_Problem to solve_: Convert the data from its beginning up to and including the line with "BOOSTER/MOD knob" into a numbered list, skipping any blank lines. Leave the pictures out of the answer.

(Records to process begins)

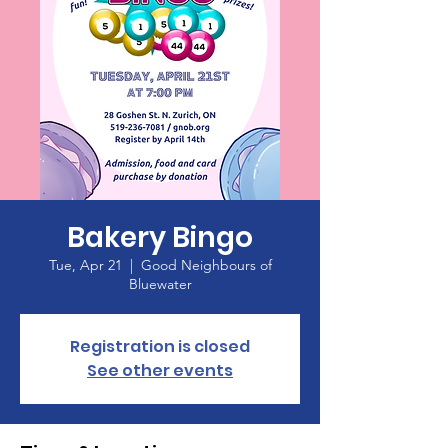
Bakery Bingo
Tue, Apr 21
  |  
Good Neighbours of
Bluewater
Registration is closed
See other events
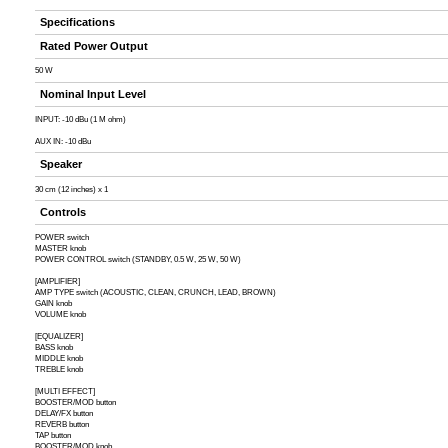
Specifications
Rated Power Output
50 W
Nominal Input Level
INPUT: -10 dBu (1 M ohm)
AUX IN: -10 dBu
Speaker
30 cm (12 inches) x 1
Controls
POWER switch
MASTER knob
POWER CONTROL switch (STANDBY, 0.5 W, 25 W, 50 W)
[AMPLIFIER]
AMP TYPE switch (ACOUSTIC, CLEAN, CRUNCH, LEAD, BROWN)
GAIN knob
VOLUME knob
[EQUALIZER]
BASS knob
MIDDLE knob
TREBLE knob
[MULTI EFFECT]
BOOSTER/MOD button
DELAY/FX button
REVERB button
TAP button
BOOSTER/MOD knob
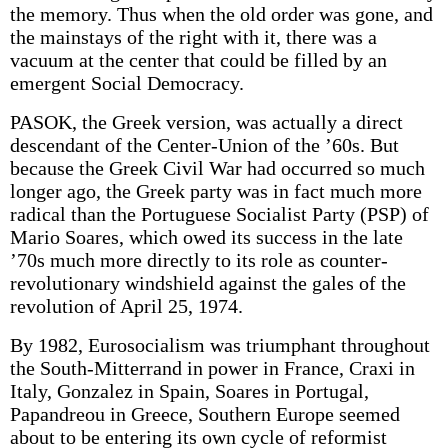
the memory. Thus when the old order was gone, and
the mainstays of the right with it, there was a
vacuum at the center that could be filled by an
emergent Social Democracy.
PASOK, the Greek version, was actually a direct
descendant of the Center-Union of the ’60s. But
because the Greek Civil War had occurred so much
longer ago, the Greek party was in fact much more
radical than the Portuguese Socialist Party (PSP) of
Mario Soares, which owed its success in the late
’70s much more directly to its role as counter-
revolutionary windshield against the gales of the
revolution of April 25, 1974.
By 1982, Eurosocialism was triumphant throughout
the South-Mitterrand in power in France, Craxi in
Italy, Gonzalez in Spain, Soares in Portugal,
Papandreou in Greece, Southern Europe seemed
about to be entering its own cycle of reformist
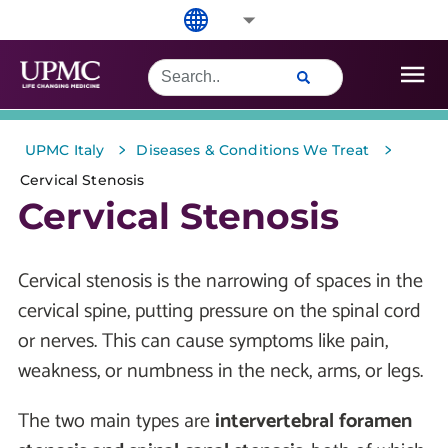
>
>
UPMC Italy
Diseases & Conditions We Treat
Cervical Stenosis
Cervical Stenosis
Cervical stenosis is the narrowing of spaces in the
cervical spine, putting pressure on the spinal cord
or nerves. This can cause symptoms like pain,
weakness, or numbness in the neck, arms, or legs.
The two main types are
intervertebral foramen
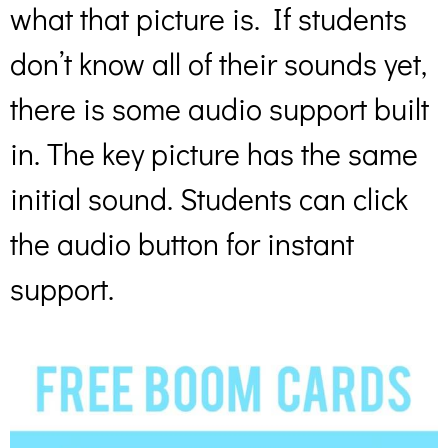
what that picture is. If students
don’t know all of their sounds yet,
there is some audio support built
in. The key picture has the same
initial sound. Students can click
the audio button for instant
support.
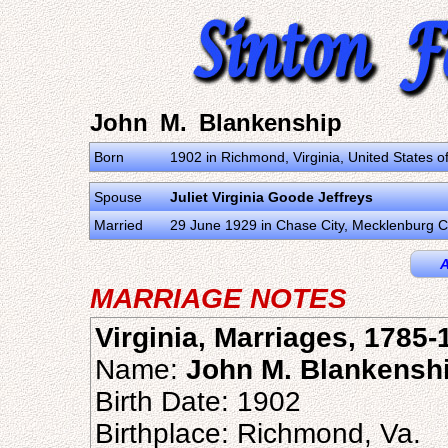
John M. Blankenship
Born
1902 in Richmond, Virginia, United States o
Spouse
Juliet Virginia Goode Jeffreys
Married
29 June 1929 in Chase City, Mecklenburg Co
A
MARRIAGE NOTES
Virginia, Marriages, 1785-
Name:
John M. Blankensh
Birth Date: 1902
Birthplace: Richmond, Va.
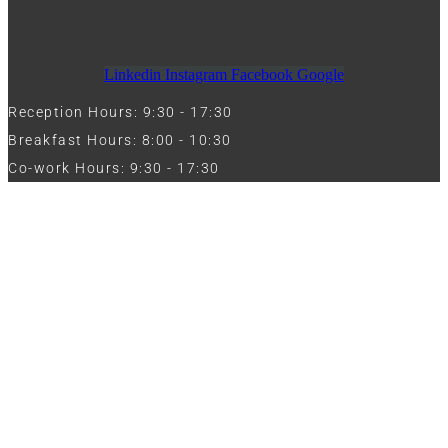
Linkedin
Instagram
Facebook
Google
Reception Hours: 9:30 - 17:30
Breakfast Hours: 8:00 - 10:30
Co-work Hours: 9:30 - 17:30
Work with Us
Full Name
Phone
Email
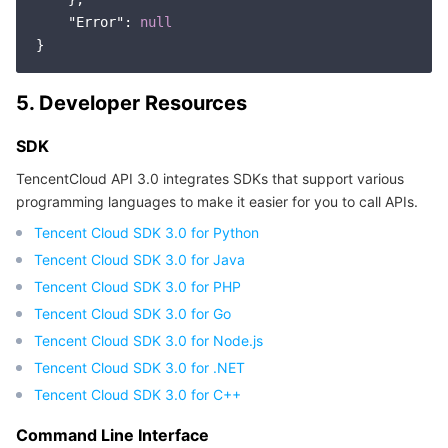
"Error"
: 
null
5. Developer Resources
SDK
TencentCloud API 3.0 integrates SDKs that support various
programming languages to make it easier for you to call APIs.
Tencent Cloud SDK 3.0 for Python
Tencent Cloud SDK 3.0 for Java
Tencent Cloud SDK 3.0 for PHP
Tencent Cloud SDK 3.0 for Go
Tencent Cloud SDK 3.0 for Node.js
Tencent Cloud SDK 3.0 for .NET
Tencent Cloud SDK 3.0 for C++
Command Line Interface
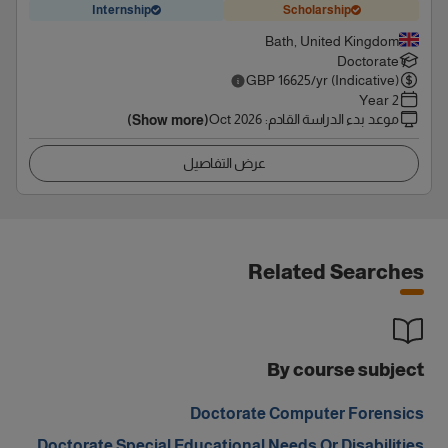
Internship
Scholarship
Bath, United Kingdom
Doctorate
GBP
16625
/yr (Indicative)
2 Year
Oct 2026
:
موعد بدء الدراسة القادم
(Show more)
عرض التفاصيل
Related Searches
By course subject
Doctorate Computer Forensics
Doctorate Special Educational Needs Or Disabilities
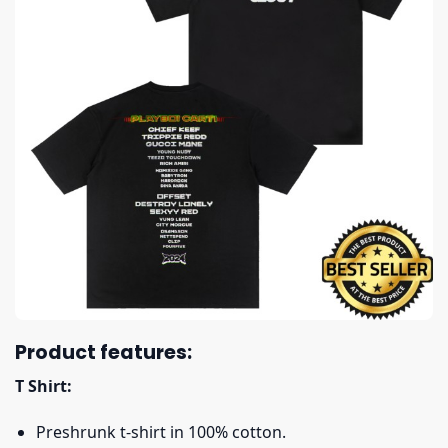
Product features:
T Shirt:
Preshrunk t-shirt in 100% cotton.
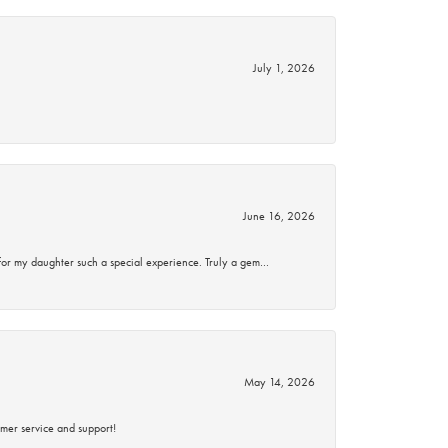
July 1, 2026
June 16, 2026
for my daughter such a special experience. Truly a gem…
May 14, 2026
mer service and support!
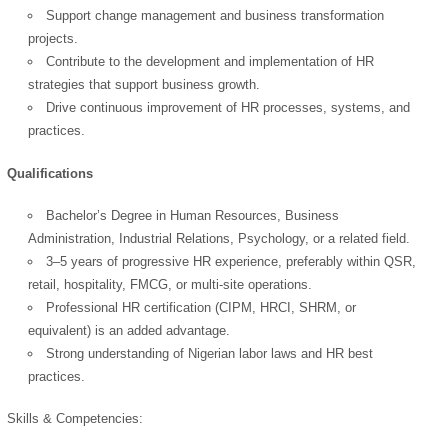
Support change management and business transformation
projects.
Contribute to the development and implementation of HR
strategies that support business growth.
Drive continuous improvement of HR processes, systems, and
practices.
Qualifications
Bachelor’s Degree in Human Resources, Business
Administration, Industrial Relations, Psychology, or a related field.
3–5 years of progressive HR experience, preferably within QSR,
retail, hospitality, FMCG, or multi-site operations.
Professional HR certification (CIPM, HRCI, SHRM, or
equivalent) is an added advantage.
Strong understanding of Nigerian labor laws and HR best
practices.
Skills & Competencies:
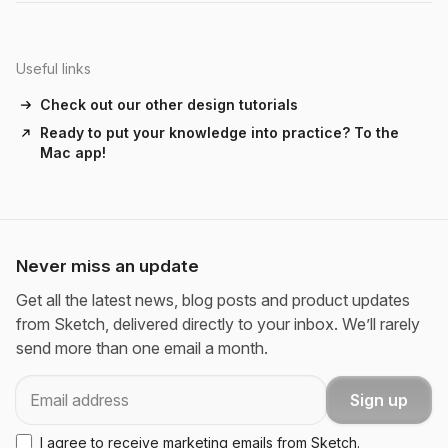
Useful links
Check out our other design tutorials
Ready to put your knowledge into practice? To the
Mac app!
Never miss an update
Get all the latest news, blog posts and product updates
from Sketch, delivered directly to your inbox. We’ll rarely
send more than one email a month.
Email
Sign up
I agree to receive marketing emails from Sketch.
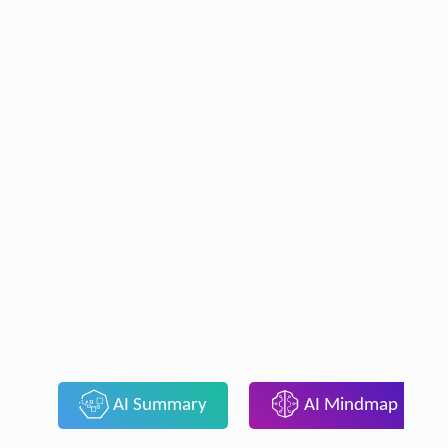
AI Summary
AI Mindmap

(Records to process ends)

_Answer section_:
1. Bakery Bingo
2. Tue, Apr 21
3.   |  
4. Good Neighbours of
5. Bluewater
6. Registration is closed
7. See other events
8. Specifications
9. Rated Power Output
10. 50 W
11. Nominal Input Level
12. INPUT: -10 dBu (1 M ohm)
13. AUX IN: -10 dBu
14. Speaker
15. 30 cm (12 inches) x 1
16. Controls
17. POWER switch
18. MASTER knob
19. POWER CONTROL switch (STANDBY, 0.5 W, 25 W, 50 W)
20. [AMPLIFIER]
21. AMP TYPE switch (ACOUSTIC, CLEAN, CRUNCH, LEAD, BROWN)
22. GAIN knob
23. VOLUME knob
24. [EQUALIZER]
25. BASS knob
26. MIDDLE knob
27. TREBLE knob
28. [MULTI EFFECT]
29. BOOSTER/MOD button
30. DELAY/FX button
31. REVERB button
32. TAP button
33. BOOSTER/MOD knob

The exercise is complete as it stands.